# WHAT TO PRODUCE
Collect each line of the entries that holds the string "back".

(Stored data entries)

►

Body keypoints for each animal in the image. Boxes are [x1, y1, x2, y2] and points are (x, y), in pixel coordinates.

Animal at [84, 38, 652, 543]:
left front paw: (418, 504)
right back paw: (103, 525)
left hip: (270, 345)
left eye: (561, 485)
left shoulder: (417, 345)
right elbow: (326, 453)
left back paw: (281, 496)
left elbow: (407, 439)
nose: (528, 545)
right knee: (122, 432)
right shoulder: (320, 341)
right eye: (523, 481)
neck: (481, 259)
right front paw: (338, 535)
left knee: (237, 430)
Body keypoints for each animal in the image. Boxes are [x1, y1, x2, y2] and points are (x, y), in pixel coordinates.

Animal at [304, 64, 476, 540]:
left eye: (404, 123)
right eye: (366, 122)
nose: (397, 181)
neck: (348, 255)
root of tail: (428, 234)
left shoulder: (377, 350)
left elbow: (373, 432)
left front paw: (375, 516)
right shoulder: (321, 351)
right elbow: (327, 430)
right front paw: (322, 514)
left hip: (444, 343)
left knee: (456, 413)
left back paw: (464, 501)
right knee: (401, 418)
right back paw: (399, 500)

◄
►

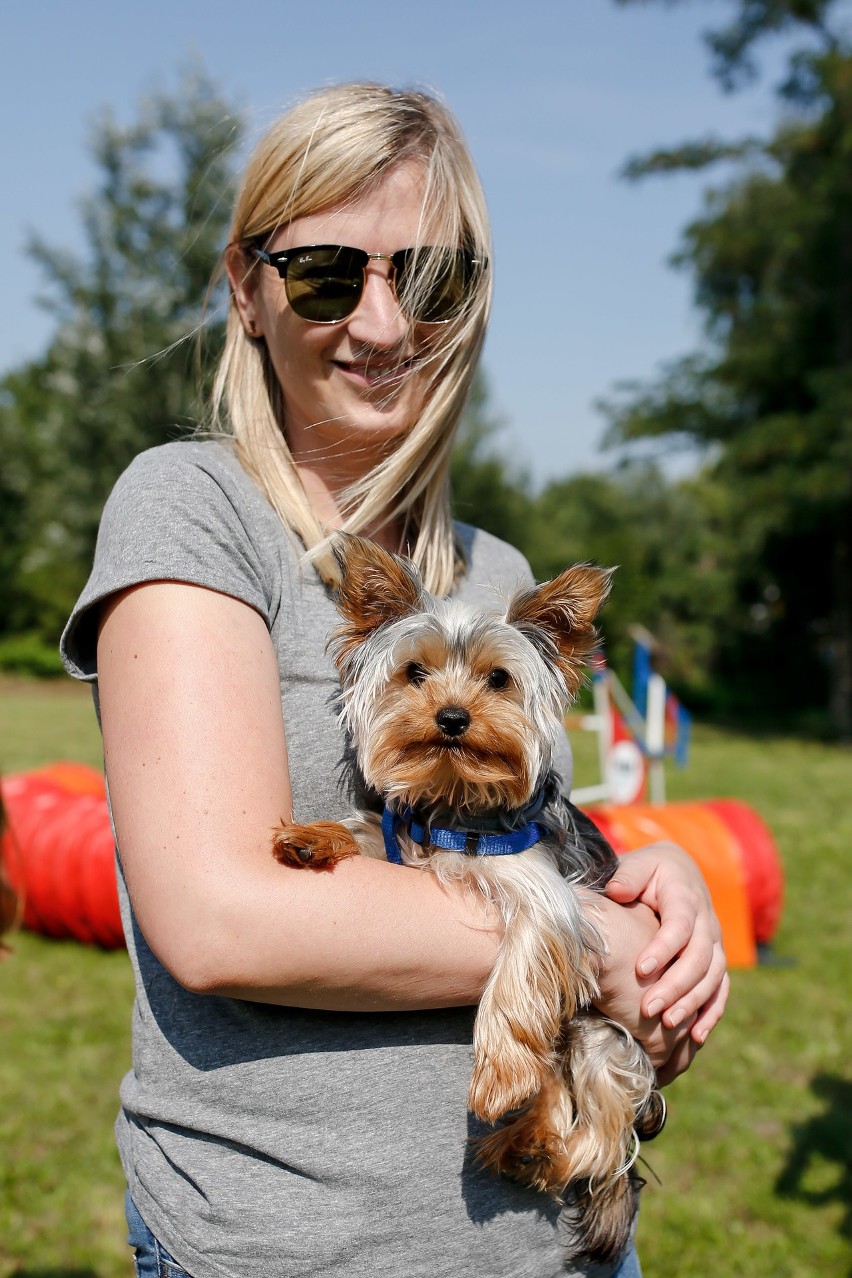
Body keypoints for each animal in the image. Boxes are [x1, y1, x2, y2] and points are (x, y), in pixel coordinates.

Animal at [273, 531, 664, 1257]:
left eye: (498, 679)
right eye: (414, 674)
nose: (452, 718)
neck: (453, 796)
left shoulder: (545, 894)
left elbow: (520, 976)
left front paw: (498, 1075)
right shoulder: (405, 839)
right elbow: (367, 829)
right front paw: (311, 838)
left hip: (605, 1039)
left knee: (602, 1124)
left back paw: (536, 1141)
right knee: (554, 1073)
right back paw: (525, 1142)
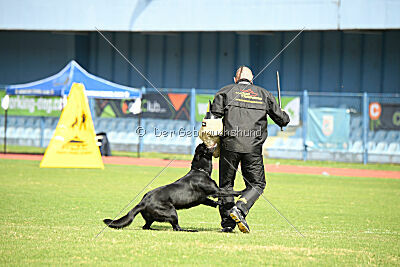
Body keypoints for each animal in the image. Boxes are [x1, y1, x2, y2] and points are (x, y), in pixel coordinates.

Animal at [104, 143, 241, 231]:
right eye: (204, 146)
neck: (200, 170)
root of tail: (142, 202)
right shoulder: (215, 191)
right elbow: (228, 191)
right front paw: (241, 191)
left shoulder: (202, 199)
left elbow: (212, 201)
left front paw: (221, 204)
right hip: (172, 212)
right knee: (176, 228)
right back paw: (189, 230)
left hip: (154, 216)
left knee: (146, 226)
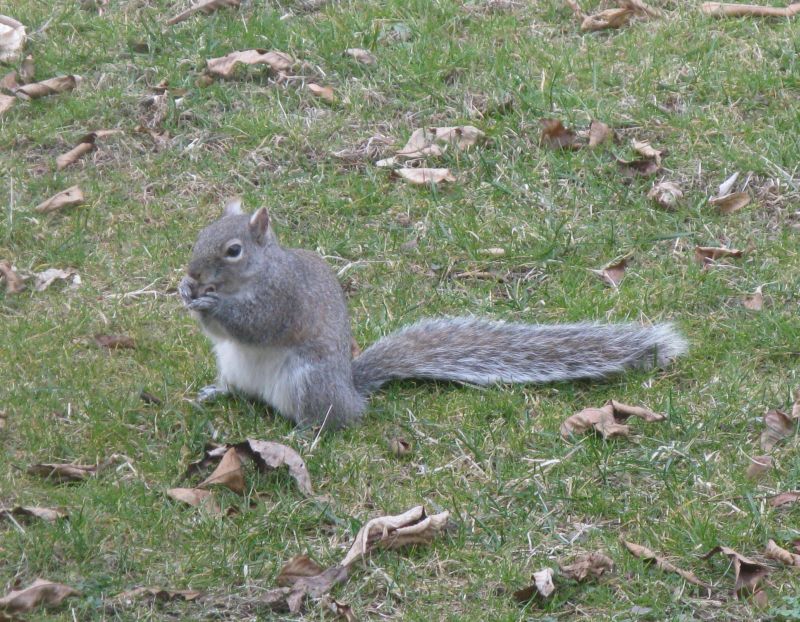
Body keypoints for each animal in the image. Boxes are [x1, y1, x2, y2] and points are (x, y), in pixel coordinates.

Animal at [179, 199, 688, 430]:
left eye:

◄

# WRITTEN ANSWER
right back paw: (103, 525)
left back paw: (281, 496)
left back paw: (464, 501)
right back paw: (399, 500)
left back paw: (536, 1141)
right back paw: (525, 1142)
right back paw: (189, 230)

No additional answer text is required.